There are other rules, too.

After the crash gets through the processing pipeline, the processed crash is saved to several places:

  1. Amazon S3

  2. Elasticsearch

  3. Amazon S3 (different bucket) to be ingested into the Telemetry data set

Investigated with Webapp aka Crash Stats

The webapp is located at https://crash-stats.mozilla.org.

The webapp lets you search through crash reports and facet on aspects of them with Super Search.

The webapp shows top crashers.

The webapp has a set of APIs for accessing data.

You can create an account in the webapp by logging in.

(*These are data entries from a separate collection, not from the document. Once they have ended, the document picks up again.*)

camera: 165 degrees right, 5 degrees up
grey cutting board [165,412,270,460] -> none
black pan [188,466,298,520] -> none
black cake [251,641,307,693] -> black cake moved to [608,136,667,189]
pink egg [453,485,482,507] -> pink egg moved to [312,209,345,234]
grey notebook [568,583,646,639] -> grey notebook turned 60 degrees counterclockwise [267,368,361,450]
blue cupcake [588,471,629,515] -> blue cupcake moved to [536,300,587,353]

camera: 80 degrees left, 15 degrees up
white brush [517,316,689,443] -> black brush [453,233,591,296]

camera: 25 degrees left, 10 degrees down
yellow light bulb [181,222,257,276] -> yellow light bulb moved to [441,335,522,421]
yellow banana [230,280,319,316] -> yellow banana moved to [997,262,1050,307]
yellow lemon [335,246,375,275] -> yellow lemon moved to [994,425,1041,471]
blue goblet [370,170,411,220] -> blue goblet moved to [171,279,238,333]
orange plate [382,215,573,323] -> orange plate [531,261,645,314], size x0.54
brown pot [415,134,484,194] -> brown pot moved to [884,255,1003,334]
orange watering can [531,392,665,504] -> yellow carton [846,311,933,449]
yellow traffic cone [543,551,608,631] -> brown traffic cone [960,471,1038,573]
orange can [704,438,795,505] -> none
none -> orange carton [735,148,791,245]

By default, information in a crash report that’s personally identifiable information is hidden. This includes the user’s email address and the url the user was visiting when Firefox crashed.

Housekeeping with cronrun

We have a cronrun Django command that acts as a self-healing command runner that can run any Django command with specified arguments at scheduled times. We use it to run jobs that perform housekeeping functions in the crash ingestion pipeline like:

  1. updating product/version information

  2. updating regarding bugs associated with crash signatures

  3. updating “first time we saw this signature” type information

cronrun jobs that fail are re-run. Some cronrun jobs are set up to backfill, so if they fail, they will eventually run for all the times they needed to.

See also

Code (Jobs)

https://github.com/mozilla-services/socorro/

Documentation (Jobs)

https://socorro.readthedocs.io/

Socorro scheduled tasks (cronrun) documentation

Crontabber

Telemetry (External system)

Socorro exports a subset of crash data to Telemetry where it can be queried. It’s in the socorro_crash dataset.

See Telemetry (telemetry.socorro_crash) for more details.